In quell’occasione risultano assenti non solo il Comune de L’Aquila e la Regione, ma anche la Soprintendenza per i Beni archeologici e la Soprintendenza per i Beni paesaggistici. Insomma progetto approvato in assenza degli organi preposti alla tutela. Le successive indagini preventive predisposte dalla Soprintendenza archeologica in coincidenza con le aree interessate dalle nuove infrastrutture viarie non hanno fatto altro che confermare la loro rilevanza archeologica. Tutto inutile. Al punto che a gennaio 2015 c’è un nuovo appello. Questa di volta dell’Archeoclub de L’Aquila: “Ci chiediamo quale beneficio due nuove strade che duplicano una viabilità già presente possano apportare alla collettività tanto da poter superare i vincoli esistenti”, scrive al proposito la Presidente Maria Rita Acone.
Domanda senza risposta se poco prima della metà di febbraio sono ancora intervenute sulla questione l’Archeoclub de L’Aquila, l’Associazione Culturale di Rievocazione Storica “Compagnia Rosso d’Aquila”, l’Associazione Panta Rei, il Circolo Legambiente Abruzzo, il Fondo Ambiente Italiano, il Gruppo Aquilano di Azione Civica “Jemo ‘nnanzi”, Italia Nostra e Pro Natura . La proposta quella di realizzare un Parco archeologico. “Una strada turistica, percorsi di visita e passaggio su un ponte pedonale sulla Statale 80 tra le due aree di interesse archeologico potrebbero rendere più facilmente e piacevolmente visitabile l’area”, sostengono le associazioni.
Quel che è indubitabile è che ad Amitermo non sono tanto in pericolo i resti archeologici della città antica, ma piuttosto l’intero paesaggio.

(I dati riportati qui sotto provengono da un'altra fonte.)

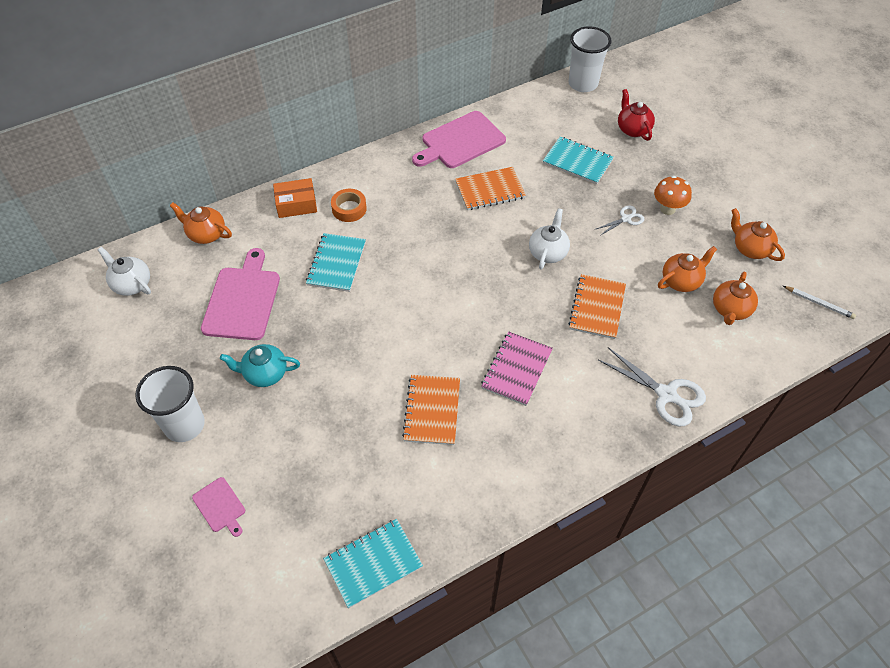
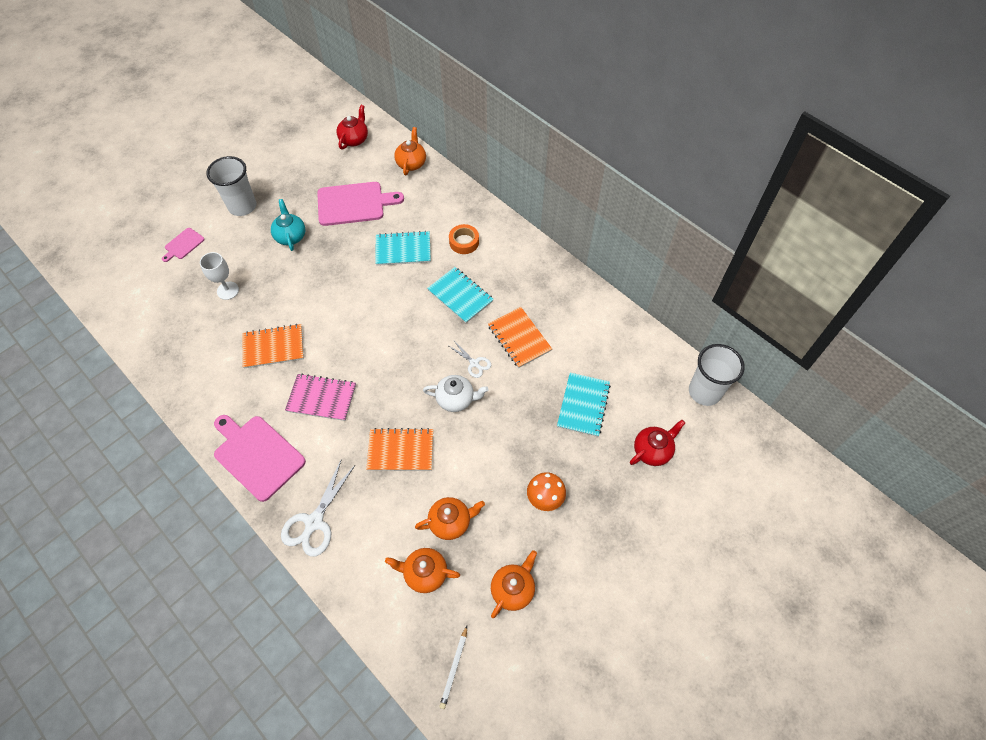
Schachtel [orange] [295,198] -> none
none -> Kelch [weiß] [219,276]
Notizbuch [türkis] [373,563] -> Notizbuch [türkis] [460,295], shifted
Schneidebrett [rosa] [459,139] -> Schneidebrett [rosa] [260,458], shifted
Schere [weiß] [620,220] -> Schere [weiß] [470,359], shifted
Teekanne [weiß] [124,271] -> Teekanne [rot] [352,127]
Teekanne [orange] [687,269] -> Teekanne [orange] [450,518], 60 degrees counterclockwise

Il rischio è che teatro, anfiteatro e terme siano rinchiusi in recinti, sostanzialmente decontestualizzati.
“Si chiede al Ministro per i Beni e le Attività Culturali, alla Direzione Regionale per i Beni Culturali e Paesaggistici per L’Abruzzo, alla Soprintendenza Archeologica di provare ad avere per una volta un po’ di coraggio e di essere forte con i forti negando la realizzazione delle opere con la semplice giustificazione che li sotto c’è un pezzo importante della antica città di Amiternum”, scriveva Massimo Cialone di Italia Nostra. Verrebbe da aggiungere, “con la semplice giustificazione che” quei monumenti non possono diventare poco più di uno snodo viario.